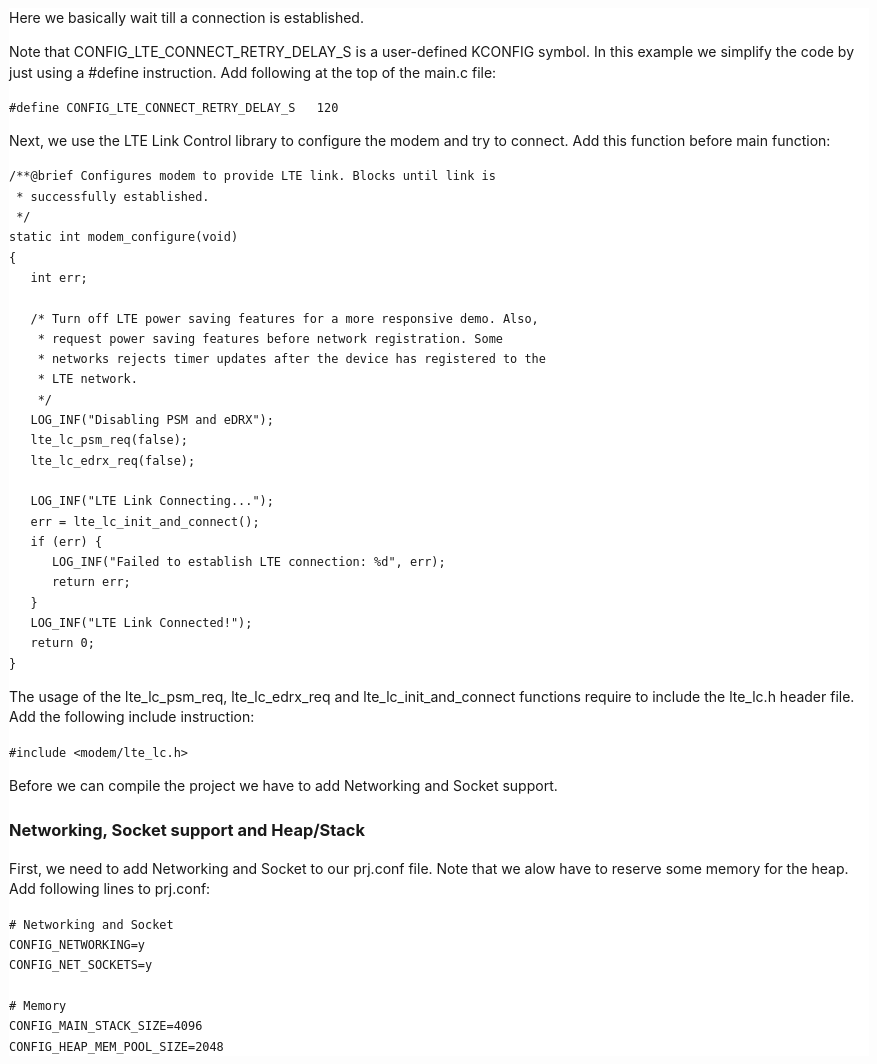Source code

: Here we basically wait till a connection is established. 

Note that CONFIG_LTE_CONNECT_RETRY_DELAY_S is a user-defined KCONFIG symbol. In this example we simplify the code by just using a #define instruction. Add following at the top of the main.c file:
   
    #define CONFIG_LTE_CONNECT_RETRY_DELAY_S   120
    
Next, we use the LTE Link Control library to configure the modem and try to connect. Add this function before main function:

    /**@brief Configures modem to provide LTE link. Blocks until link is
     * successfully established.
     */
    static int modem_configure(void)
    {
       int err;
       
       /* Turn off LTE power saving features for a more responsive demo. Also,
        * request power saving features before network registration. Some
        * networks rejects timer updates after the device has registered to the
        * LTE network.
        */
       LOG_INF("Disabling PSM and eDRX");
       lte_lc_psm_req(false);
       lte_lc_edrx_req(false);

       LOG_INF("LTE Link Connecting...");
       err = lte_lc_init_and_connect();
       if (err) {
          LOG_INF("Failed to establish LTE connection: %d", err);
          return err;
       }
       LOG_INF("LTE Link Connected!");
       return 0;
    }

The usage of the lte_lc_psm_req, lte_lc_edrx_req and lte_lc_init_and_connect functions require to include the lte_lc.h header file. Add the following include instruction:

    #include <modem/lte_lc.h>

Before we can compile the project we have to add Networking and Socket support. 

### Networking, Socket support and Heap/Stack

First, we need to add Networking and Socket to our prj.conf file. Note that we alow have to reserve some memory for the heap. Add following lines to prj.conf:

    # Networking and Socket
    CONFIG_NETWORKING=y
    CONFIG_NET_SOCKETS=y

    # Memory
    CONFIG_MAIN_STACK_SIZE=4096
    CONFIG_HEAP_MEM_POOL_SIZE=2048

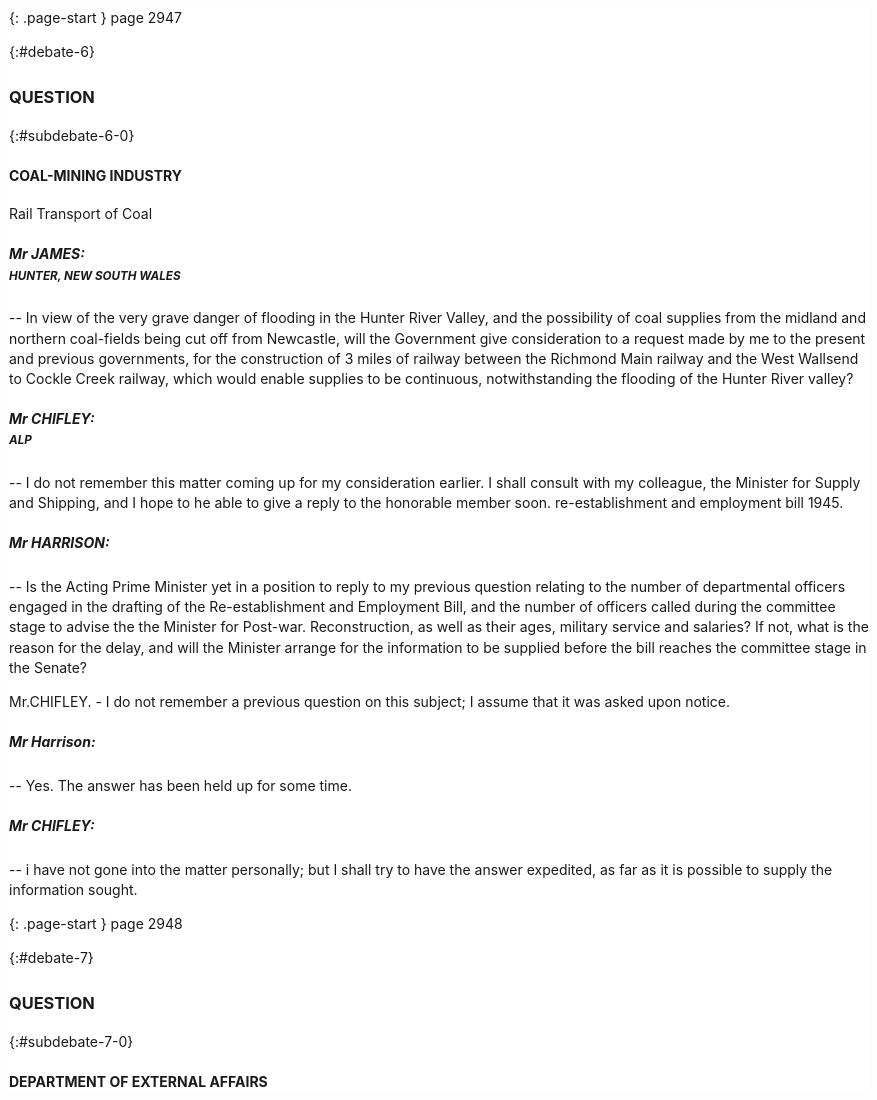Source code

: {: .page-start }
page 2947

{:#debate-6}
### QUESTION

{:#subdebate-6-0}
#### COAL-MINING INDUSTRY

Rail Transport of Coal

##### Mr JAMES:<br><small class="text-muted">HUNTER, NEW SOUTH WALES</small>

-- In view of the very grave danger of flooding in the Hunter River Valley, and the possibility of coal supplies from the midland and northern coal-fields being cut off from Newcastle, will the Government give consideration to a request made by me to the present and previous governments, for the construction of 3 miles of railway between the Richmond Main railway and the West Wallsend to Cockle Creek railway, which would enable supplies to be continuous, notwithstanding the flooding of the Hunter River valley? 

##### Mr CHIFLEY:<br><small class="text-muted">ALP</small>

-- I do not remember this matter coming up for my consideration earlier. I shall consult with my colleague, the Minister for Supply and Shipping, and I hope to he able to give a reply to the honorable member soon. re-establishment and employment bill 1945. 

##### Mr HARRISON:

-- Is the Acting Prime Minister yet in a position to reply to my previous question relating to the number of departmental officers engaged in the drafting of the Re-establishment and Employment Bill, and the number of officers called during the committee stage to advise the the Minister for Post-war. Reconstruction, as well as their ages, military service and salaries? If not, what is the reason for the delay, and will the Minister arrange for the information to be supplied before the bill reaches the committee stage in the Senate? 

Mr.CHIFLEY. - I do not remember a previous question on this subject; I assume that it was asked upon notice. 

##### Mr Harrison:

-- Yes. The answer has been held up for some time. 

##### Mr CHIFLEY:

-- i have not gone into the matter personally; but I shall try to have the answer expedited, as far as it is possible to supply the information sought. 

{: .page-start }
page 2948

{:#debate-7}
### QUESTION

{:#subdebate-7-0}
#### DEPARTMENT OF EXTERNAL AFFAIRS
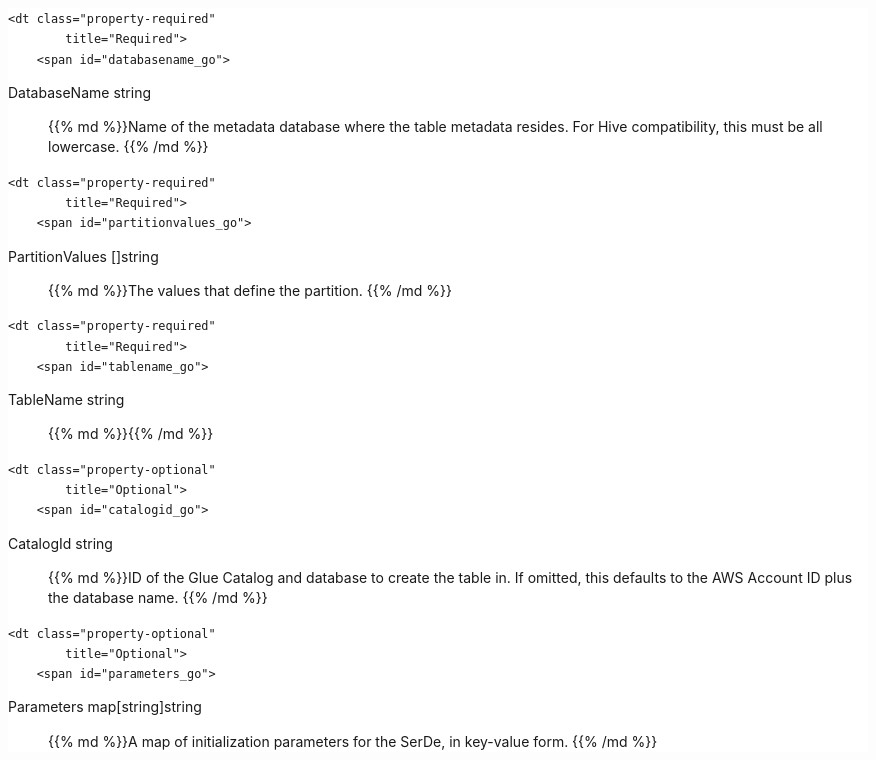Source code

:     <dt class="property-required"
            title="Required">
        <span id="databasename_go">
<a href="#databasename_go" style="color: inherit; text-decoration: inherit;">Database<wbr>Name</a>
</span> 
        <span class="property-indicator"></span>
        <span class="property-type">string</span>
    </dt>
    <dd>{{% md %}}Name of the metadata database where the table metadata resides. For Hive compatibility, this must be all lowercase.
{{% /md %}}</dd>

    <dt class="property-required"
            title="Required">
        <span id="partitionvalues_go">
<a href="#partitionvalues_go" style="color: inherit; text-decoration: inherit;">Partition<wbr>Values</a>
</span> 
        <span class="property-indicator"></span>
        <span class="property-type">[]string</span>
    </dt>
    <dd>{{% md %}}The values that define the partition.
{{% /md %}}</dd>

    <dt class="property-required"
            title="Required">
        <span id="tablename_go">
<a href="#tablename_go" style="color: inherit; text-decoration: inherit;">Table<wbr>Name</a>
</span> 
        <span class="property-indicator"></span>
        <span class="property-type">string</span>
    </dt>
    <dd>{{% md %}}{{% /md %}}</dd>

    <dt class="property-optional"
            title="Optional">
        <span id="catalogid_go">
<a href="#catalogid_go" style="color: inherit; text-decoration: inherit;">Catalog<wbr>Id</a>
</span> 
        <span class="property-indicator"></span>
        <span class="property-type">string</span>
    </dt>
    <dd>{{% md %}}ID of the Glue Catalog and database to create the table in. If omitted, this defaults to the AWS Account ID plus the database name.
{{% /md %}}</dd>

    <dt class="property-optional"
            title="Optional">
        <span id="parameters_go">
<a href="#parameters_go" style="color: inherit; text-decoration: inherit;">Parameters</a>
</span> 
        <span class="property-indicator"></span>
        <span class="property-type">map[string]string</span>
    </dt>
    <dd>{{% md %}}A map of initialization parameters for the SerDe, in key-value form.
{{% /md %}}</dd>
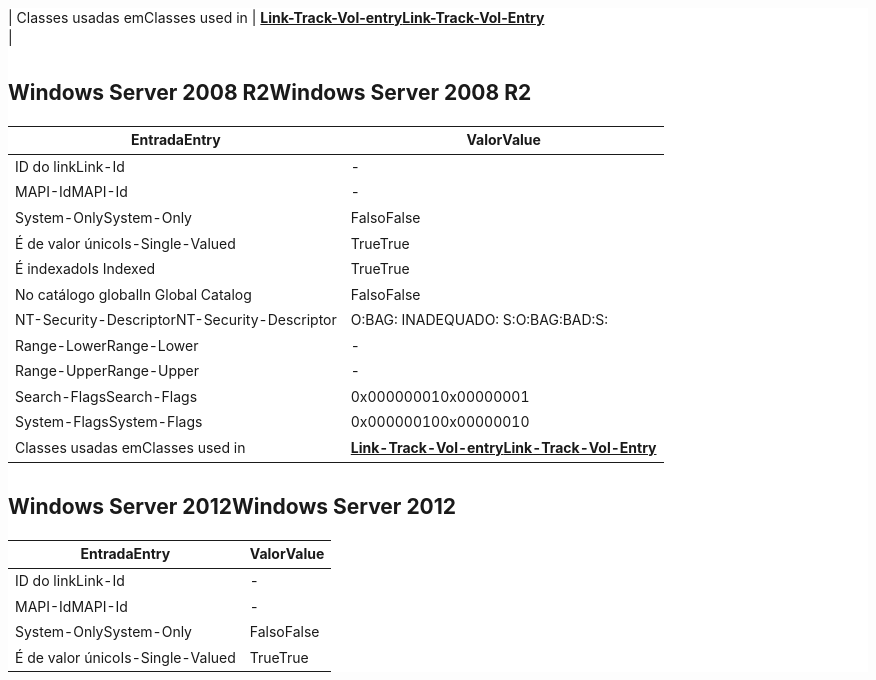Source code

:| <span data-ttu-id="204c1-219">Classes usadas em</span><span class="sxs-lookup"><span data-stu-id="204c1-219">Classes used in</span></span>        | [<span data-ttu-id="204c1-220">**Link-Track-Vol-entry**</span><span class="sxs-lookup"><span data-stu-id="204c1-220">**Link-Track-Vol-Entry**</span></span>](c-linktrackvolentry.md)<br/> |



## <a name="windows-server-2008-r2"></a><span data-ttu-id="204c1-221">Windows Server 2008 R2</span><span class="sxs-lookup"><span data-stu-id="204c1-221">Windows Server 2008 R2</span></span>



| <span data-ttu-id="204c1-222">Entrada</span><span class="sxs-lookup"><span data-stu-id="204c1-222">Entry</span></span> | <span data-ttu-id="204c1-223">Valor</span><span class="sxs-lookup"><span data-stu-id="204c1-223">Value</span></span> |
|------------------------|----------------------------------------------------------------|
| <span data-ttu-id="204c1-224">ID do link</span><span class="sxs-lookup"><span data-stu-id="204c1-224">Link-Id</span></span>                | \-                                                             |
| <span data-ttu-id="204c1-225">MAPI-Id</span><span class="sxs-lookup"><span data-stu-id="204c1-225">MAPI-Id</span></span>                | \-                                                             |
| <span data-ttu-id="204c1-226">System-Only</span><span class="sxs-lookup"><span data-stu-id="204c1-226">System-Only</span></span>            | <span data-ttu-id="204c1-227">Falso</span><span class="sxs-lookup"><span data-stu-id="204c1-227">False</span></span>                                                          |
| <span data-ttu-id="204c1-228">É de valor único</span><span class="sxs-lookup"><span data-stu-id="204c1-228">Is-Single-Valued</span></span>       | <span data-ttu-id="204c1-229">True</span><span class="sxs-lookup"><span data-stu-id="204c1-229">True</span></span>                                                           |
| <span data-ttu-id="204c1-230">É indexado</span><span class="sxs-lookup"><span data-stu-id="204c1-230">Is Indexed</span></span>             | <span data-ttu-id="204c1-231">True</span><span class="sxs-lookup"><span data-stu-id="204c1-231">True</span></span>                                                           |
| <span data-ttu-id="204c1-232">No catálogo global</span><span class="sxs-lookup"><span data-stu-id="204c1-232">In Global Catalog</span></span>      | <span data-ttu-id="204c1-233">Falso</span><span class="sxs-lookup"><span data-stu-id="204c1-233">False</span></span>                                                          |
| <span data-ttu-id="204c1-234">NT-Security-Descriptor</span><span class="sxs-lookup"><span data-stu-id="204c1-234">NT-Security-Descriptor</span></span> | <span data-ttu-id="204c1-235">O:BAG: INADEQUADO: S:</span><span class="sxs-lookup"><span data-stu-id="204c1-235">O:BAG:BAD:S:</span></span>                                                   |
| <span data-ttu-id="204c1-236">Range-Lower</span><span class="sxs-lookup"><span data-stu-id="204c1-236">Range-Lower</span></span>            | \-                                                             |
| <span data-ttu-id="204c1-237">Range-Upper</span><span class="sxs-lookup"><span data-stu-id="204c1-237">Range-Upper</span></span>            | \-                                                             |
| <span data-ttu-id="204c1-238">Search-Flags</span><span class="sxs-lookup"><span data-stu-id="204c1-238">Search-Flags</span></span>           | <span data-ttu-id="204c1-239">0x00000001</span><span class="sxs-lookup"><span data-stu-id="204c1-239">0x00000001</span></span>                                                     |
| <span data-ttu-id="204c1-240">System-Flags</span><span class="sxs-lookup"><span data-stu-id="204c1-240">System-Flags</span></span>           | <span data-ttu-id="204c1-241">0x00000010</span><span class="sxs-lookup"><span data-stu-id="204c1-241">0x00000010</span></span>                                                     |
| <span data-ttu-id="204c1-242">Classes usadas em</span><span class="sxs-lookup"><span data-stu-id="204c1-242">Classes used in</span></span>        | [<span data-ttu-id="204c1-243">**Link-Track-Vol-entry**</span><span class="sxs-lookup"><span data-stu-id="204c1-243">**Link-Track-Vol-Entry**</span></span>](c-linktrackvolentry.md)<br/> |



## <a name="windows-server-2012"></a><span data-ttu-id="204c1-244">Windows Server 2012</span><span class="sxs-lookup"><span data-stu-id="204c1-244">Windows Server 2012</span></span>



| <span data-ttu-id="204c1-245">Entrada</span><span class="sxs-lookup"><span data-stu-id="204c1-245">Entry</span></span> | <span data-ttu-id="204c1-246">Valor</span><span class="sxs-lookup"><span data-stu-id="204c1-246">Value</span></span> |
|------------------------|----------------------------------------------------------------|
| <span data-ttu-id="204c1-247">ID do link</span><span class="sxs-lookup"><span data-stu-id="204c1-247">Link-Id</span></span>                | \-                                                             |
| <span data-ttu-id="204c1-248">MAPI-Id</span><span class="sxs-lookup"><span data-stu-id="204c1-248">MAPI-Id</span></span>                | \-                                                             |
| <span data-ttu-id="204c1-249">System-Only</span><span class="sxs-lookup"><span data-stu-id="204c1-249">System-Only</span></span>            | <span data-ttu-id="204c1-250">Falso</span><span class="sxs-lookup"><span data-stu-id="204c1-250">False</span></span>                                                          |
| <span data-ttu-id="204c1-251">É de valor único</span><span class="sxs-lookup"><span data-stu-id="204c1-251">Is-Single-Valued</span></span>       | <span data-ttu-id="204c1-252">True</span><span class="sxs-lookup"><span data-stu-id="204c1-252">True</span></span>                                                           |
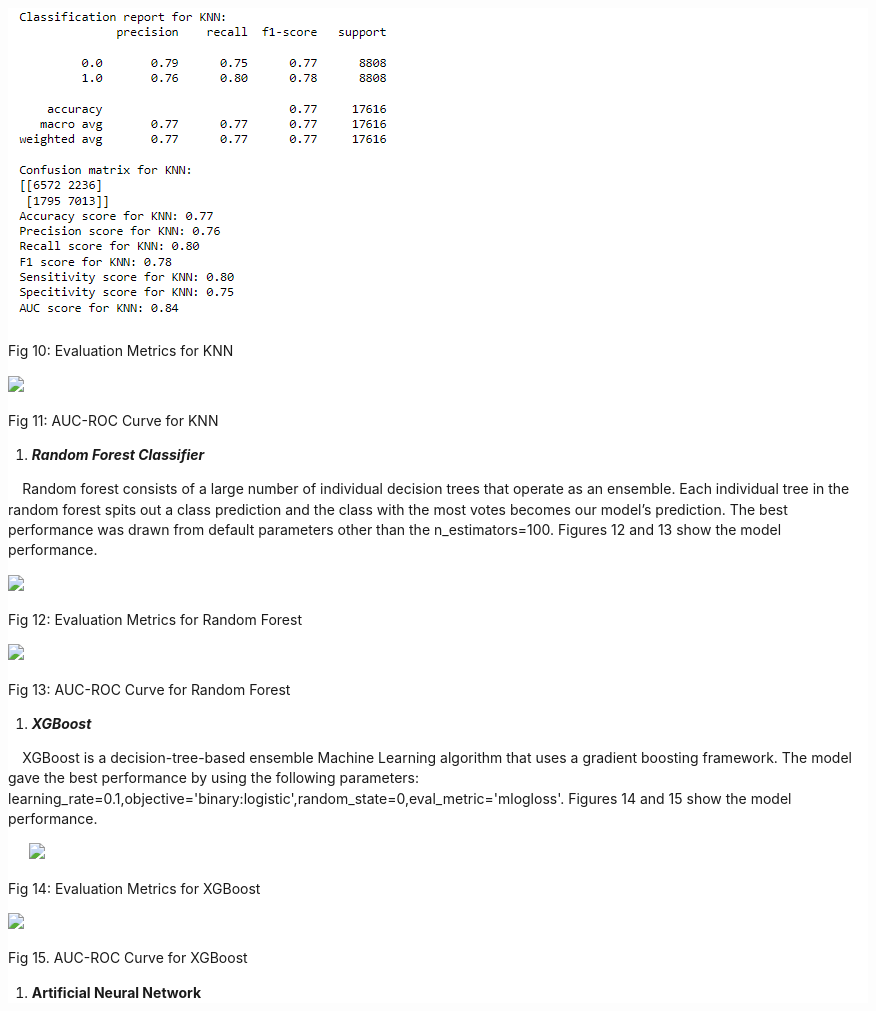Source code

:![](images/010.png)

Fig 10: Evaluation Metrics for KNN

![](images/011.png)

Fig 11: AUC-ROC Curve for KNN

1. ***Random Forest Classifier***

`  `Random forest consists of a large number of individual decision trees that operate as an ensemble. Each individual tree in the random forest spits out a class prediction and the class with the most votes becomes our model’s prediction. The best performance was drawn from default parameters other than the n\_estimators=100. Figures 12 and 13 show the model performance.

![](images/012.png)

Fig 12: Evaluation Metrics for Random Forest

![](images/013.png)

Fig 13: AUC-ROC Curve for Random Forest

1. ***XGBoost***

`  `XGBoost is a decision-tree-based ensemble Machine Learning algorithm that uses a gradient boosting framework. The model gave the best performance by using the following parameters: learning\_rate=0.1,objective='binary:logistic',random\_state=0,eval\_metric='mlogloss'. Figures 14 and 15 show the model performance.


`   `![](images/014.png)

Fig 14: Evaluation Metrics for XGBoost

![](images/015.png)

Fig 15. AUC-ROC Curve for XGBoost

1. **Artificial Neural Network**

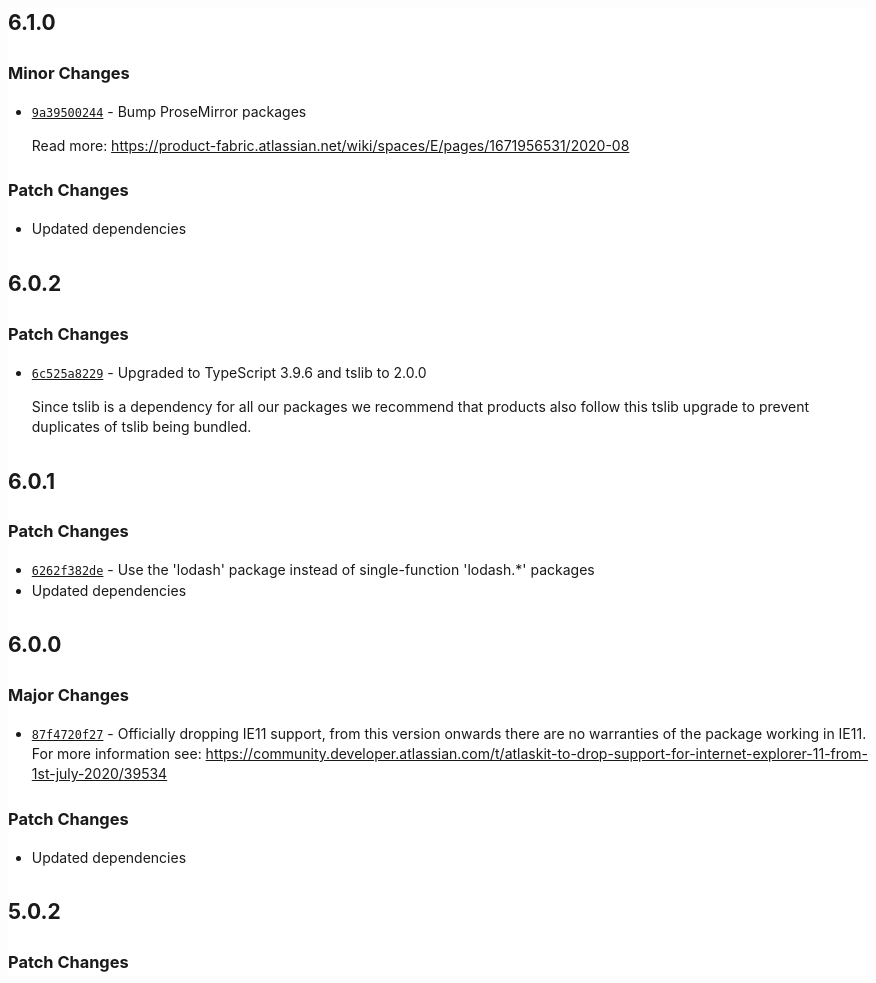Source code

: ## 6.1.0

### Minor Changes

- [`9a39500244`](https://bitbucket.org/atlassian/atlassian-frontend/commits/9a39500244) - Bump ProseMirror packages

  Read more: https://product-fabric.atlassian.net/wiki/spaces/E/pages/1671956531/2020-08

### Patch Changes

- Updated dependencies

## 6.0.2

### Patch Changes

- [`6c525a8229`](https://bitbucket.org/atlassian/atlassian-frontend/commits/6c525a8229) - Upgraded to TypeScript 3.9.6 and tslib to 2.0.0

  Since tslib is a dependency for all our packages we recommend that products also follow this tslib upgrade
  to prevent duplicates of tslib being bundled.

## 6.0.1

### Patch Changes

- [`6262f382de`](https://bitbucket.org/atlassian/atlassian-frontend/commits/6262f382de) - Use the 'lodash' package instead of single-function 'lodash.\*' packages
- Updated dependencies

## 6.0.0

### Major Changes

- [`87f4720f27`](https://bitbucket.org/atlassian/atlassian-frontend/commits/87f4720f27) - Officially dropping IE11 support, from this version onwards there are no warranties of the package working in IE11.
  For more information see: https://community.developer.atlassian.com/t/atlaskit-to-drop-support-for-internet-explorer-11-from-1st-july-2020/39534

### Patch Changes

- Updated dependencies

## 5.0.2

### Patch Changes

• • • •

• _EXERCISE DIRECTIONS_:
Across the entries, work out how many lines hold the word "Curve". Reply with that number only.

• _ANSWER TO THIS TASK_:
3